Dazu noch ein Ratschlag von mir: Sprich freundlich und sehe deinen Arzt oder deine Hebamme nicht als Gegner. Wenn du einen 3 Seiten langen Geburtsplan auf den Tisch knallst, indem jeder Punkt mit „Ich möchte nicht, dass…“ „Ich erteile Ihnen keine Erlaubnis, für…“ anfängt, ist das wenig hilfreich. Sprich eher nicht von „Ich habe auf diesem Blog im Internet eine Studie gefunden, die sagt…“ sondern von „Haben Sie schon einmal XY gemacht?/ Wie stehen Sie zu XY? Ich habe mir dazu meine Gedanken gemacht und mir ist das wichtig, weil XY. Denken Sie, dass das möglich ist?“ Lade sie dazu ein, dich und deine Wünsche kennen zu lernen und Teil der Geburt deines Kindes zu werden.
Nachdem du das Gespräch beendet hast, solltest du dir Gedanken darüber machen.
- Wurde dir mit echtem Interesse zugehört?
- Wurdest du oft beim Sprechen unterbrochen?
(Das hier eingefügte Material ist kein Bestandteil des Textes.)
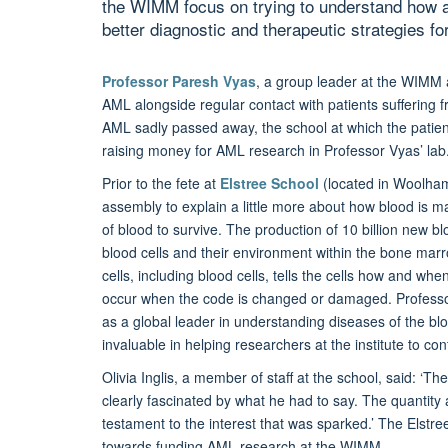
the WIMM focus on trying to understand how 
better diagnostic and therapeutic strategies fo
Professor Paresh Vyas
, a group leader at the WIMM a
AML alongside regular contact with patients suffering 
AML sadly passed away, the school at which the patient
raising money for AML research in Professor Vyas’ lab
Prior to the fete at
Elstree School
(located in Woolham
assembly to explain a little more about how blood is m
of blood to survive. The production of 10 billion new bl
blood cells and their environment within the bone marro
cells, including blood cells, tells the cells how and wh
occur when the code is changed or damaged. Professor
as a global leader in understanding diseases of the bl
invaluable in helping researchers at the institute to con
Olivia Inglis, a member of staff at the school, said: ‘T
clearly fascinated by what he had to say. The quantity
testament to the interest that was sparked.’ The Elstr
towards funding AML research at the WIMM.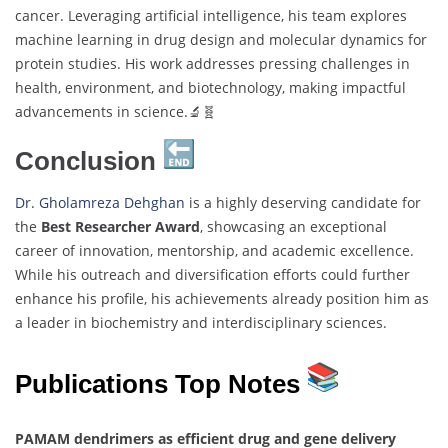
cancer. Leveraging artificial intelligence, his team explores
machine learning in drug design and molecular dynamics for
protein studies. His work addresses pressing challenges in
health, environment, and biotechnology, making impactful
advancements in science.🔬🧬
Conclusion
Dr. Gholamreza Dehghan
is a highly deserving candidate for
the
Best Researcher Award
, showcasing an exceptional
career of innovation, mentorship, and academic excellence.
While his outreach and diversification efforts could further
enhance his profile, his achievements already position him as
a leader in biochemistry and interdisciplinary sciences.
Publications Top Notes
PAMAM dendrimers as efficient drug and gene delivery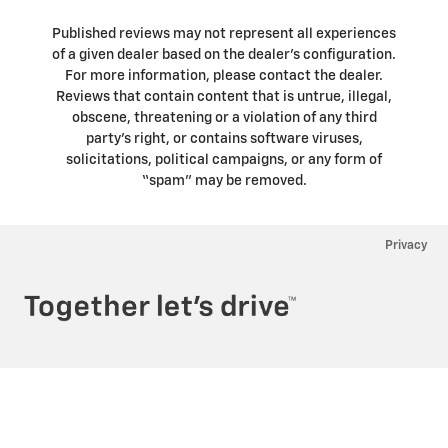
Published reviews may not represent all experiences
of a given dealer based on the dealer’s configuration.
For more information, please contact the dealer.
Reviews that contain content that is untrue, illegal,
obscene, threatening or a violation of any third
party’s right, or contains software viruses,
solicitations, political campaigns, or any form of
“spam” may be removed.
Privacy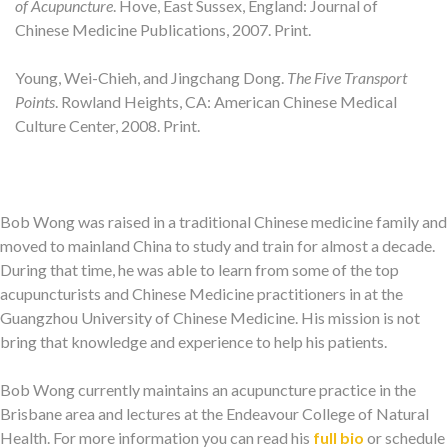
of Acupuncture
. Hove, East Sussex, England: Journal of
Chinese Medicine Publications, 2007. Print.
Young, Wei-Chieh, and Jingchang Dong.
The Five Transport
Points
. Rowland Heights, CA: American Chinese Medical
Culture Center, 2008. Print.
Bob Wong was raised in a traditional Chinese medicine family and
moved to mainland China to study and train for almost a decade.
During that time, he was able to learn from some of the top
acupuncturists and Chinese Medicine practitioners in at the
Guangzhou University of Chinese Medicine. His mission is not
bring that knowledge and experience to help his patients.
Bob Wong currently maintains an acupuncture practice in the
Brisbane area and lectures at the Endeavour College of Natural
Health. For more information you can read his
full bio
or schedule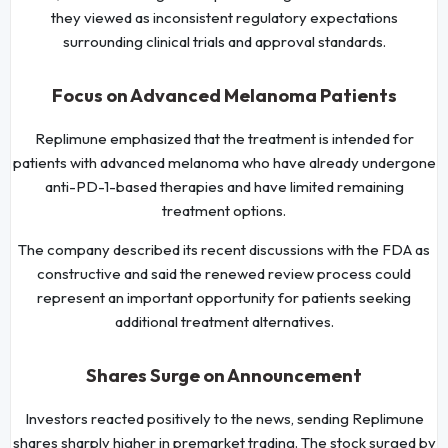
they viewed as inconsistent regulatory expectations
surrounding clinical trials and approval standards.
Focus on Advanced Melanoma Patients
Replimune emphasized that the treatment is intended for
patients with advanced melanoma who have already undergone
anti-PD-1-based therapies and have limited remaining
treatment options.
The company described its recent discussions with the FDA as
constructive and said the renewed review process could
represent an important opportunity for patients seeking
additional treatment alternatives.
Shares Surge on Announcement
Investors reacted positively to the news, sending Replimune
shares sharply higher in premarket trading. The stock surged by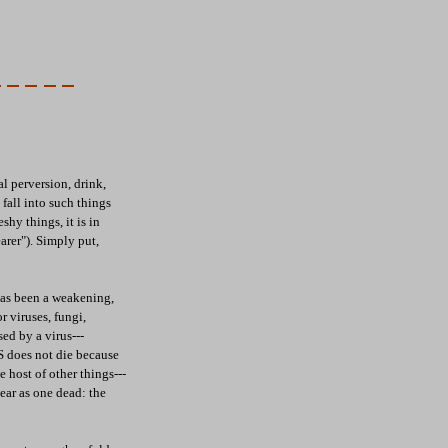
al perversion, drink,
 fall into such things
shy things, it is in
earer"). Simply put,
 has been a weakening,
r viruses, fungi,
ed by a virus---
S does not die because
 host of other things---
ear as one dead: the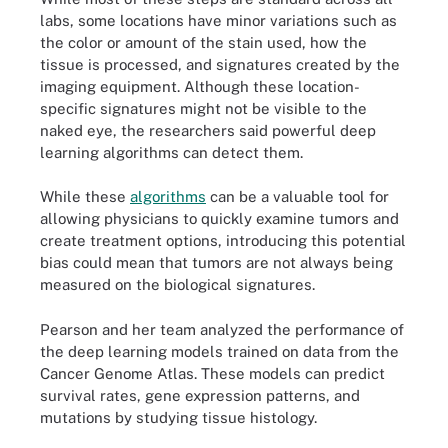
labs, some locations have minor variations such as
the color or amount of the stain used, how the
tissue is processed, and signatures created by the
imaging equipment. Although these location-
specific signatures might not be visible to the
naked eye, the researchers said powerful deep
learning algorithms can detect them.
While these
algorithms
can be a valuable tool for
allowing physicians to quickly examine tumors and
create treatment options, introducing this potential
bias could mean that tumors are not always being
measured on the biological signatures.
Pearson and her team analyzed the performance of
the deep learning models trained on data from the
Cancer Genome Atlas. These models can predict
survival rates, gene expression patterns, and
mutations by studying tissue histology.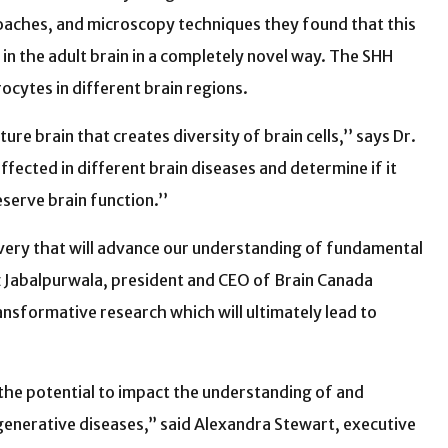
oaches, and microscopy techniques they found that this
 in the adult brain in a completely novel way. The SHH
cytes in different brain regions.
re brain that creates diversity of brain cells,’’ says Dr.
ffected in different brain diseases and determine if it
serve brain function.’’
very that will advance our understanding of fundamental
ez Jabalpurwala, president and CEO of Brain Canada
ansformative research which will ultimately lead to
 the potential to impact the understanding of and
enerative diseases,” said Alexandra Stewart, executive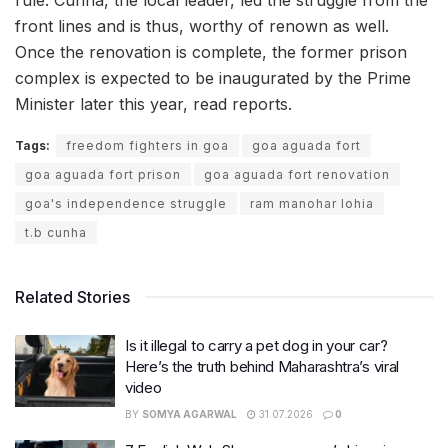
rule. Cunha, the local leader, led the struggle from the
front lines and is thus, worthy of renown as well.
Once the renovation is complete, the former prison
complex is expected to be inaugurated by the Prime
Minister later this year, read reports.
Tags:
freedom fighters in goa
goa aguada fort
goa aguada fort prison
goa aguada fort renovation
goa's independence struggle
ram manohar lohia
t.b cunha
Related Stories
Is it illegal to carry a pet dog in your car?
Here’s the truth behind Maharashtra’s viral
video
BY
SOMYA AGARWAL
31.07.2026
0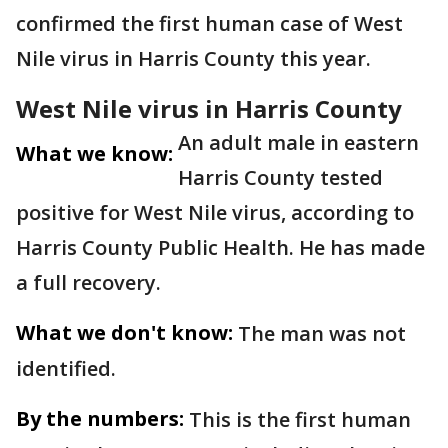
confirmed the first human case of West
Nile virus in Harris County this year.
West Nile virus in Harris County
An adult male in eastern
What we know:
Harris County tested
positive for West Nile virus, according to
Harris County Public Health. He has made
a full recovery.
What we don't know:
The man was not
identified.
By the numbers:
This is the first human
- Hattest du das Gefühl, dass über das was du gesagt hast, nachgedacht wurde?
- Wie hat sich deine Begleitung während dem Gespräch gefühlt, wurde er/sie mit einbezogen?
- Bist du mit deinen Wünschen auf offene Ohren gestoßen, oder waren sie eher lästig?
5. Sei dir bewusst, dass deine Geburtshelfer für DICH arbeiten
Und nicht du für sie! Das ist eine Sache, die den meisten sehr schwer fällt. Ärzte und Hebammen strahlen für uns eine gewisse Autorität aus und wir erwischen uns doch oft beim Versuch alles Recht machen zu wollen. Außerdem kann man doch schon Verständnis für die unterbezahlten und unterbesetzten Hebammen und Ärzte aufbringen. Wenn jedoch alle Frauen diesen Umstand stillschweigend annehmen, wird sich für sie und für die Geburtshelfer nie etwas daran ändern.
All diesen Gedanken solltest du bei der Geburt deines Kindes keinen Raum geben. Die einzigen Wünsche die hier zählen, sind eure! Für dich und deinen Partner ist die Geburt eures Kindes ein bedeutungsvolles Ereignis, an das ihr euch euer Leben lang zurück erinnern werdet. Für deine Geburtshelfer ist es Eine von vielen Geburten, die sie begleiten. Wenn du das Gefühl hast, dass du nicht ernst genommen wirst, oder deine Wünsche nicht an erster Stelle stehen, kannst du die Geburtsklinik immer noch wechseln. Auch wenn der Anfahrtsweg ein längerer ist: Es gibt Kliniken, die trotz den Umständen eine möglichst respektvolle und individuelle Geburtshilfe leisten. Die Geburt deines Kindes ist die Suche danach wert. Sie kann den Unterschied zwischen einem Notkaiserschnitt und einer vollkommen natürlichen vaginalen Geburt, ohne jegliche Eingriffe ausmachen!
Ich weiß von Frauen, die die Klinik ihrer Wahl nach Wehenbeginn verlassen haben um ihr Kind in einer anderen zu gebären. Es ist dein gutes Recht, die bestmögliche Betreuung für dich und dein Kind in Anspruch zu nehmen und wenn du zu irgendeinem Zeitpunkt bemerkst, dass deine gewählte Klinik doch die falsche Entscheidung war, solltest du wechseln.
Ich hoffe du konntest einige Tipps für dich aus diesem Artikel mitnehmen. Du und dein Kind habt es verdient mit Respekt und Achtung begleitet zu werden. Ich wünsche dir, dass du die richtige Klinik findest.